At the movie theater, he saw that his kid is growing up in spite of the lack of parental guidance. And while it remains to be seen if his kids are going to be OK, it evident that Don's lack of involvement is still influential on them: Bobby wasn't awake at night worried about Don. He was worried about Henry. It had to hurt for Don to hear that one.
Here's the whole country, mourning the death of one man (another noted philanderer), but Don isn't sure that his own kids would even miss him if he were dead. It's that kind of thinking that plays into suicidal ideations, and it seemed like Don was toying with that idea, drunk and lonely on the balcony. He didn't jump, of course, but he's falling and it seems like he's going to hit rock bottom pretty soon, and when he does, it will be hard.
The episode was titled "The Flood" in reference to Ginsberg's dad's mention of Noah's Ark. In that story, the flood was how God sought to reboot the world, because mankind was fucking it up. The flood was the really shitty part that was a necessity in order for everyone to start over. Right now this is Don's flood. It's his Inferno. It's his shitty party. Will he be able to navigate the roughness of the water in order to reach his fresh start?
Fitting in with the theme of fatherhood, Noah was a famous patriarch. And he saved himself and his family (and a bunch of animals) through his trust and faith in God, his higher power. It's something that you have to do in AA. (Ironically, after the ark, Noah became a vineyard farmer and an embarrassing drunk.)

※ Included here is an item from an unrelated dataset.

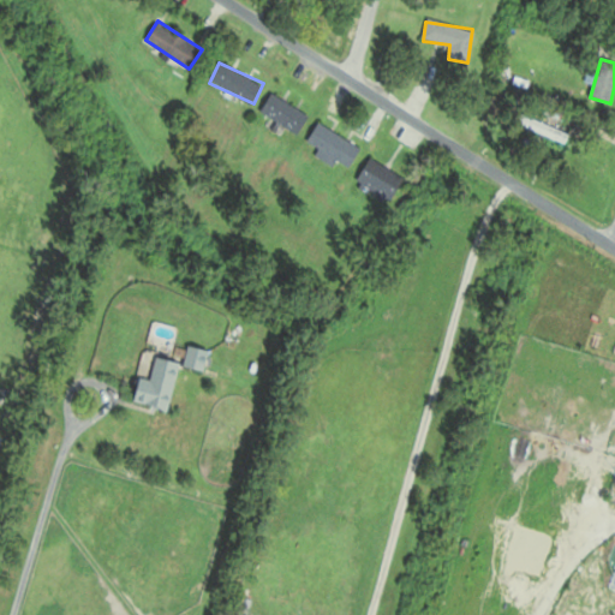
[(309,115),(272,93),(261,112),(298,135),(309,115)]
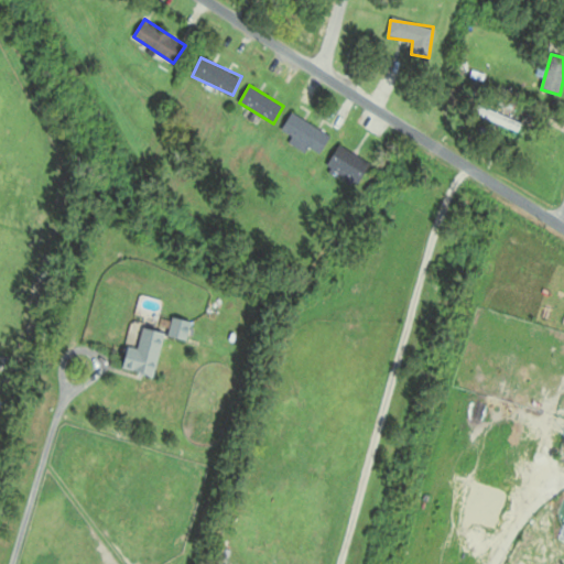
[(516,129),(520,121),(478,105),(475,114),(516,129)]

So far this season has been about change, and whether or not that's possible. Can Don be granted the serenity to accept the things he cannot change, the courage to change the things he can, and wisdom to know the difference? It's looking more and more likely that he will need to stop drinking, but there will need to be some kind of impetus for that to happen.
The wacky insurance guy (Ethan from Lost!)who came into the ad agency with his weirdo Molotov cocktail idea (he was clearly a friend that Roger made during his LSD experimentation) wasn't just some comic relief in an otherwise weighty episode. Yeah, it was funny, but before he left, he said something that will surely come back to haunt Don:
This is an opportunity. The heavens are telling us to change.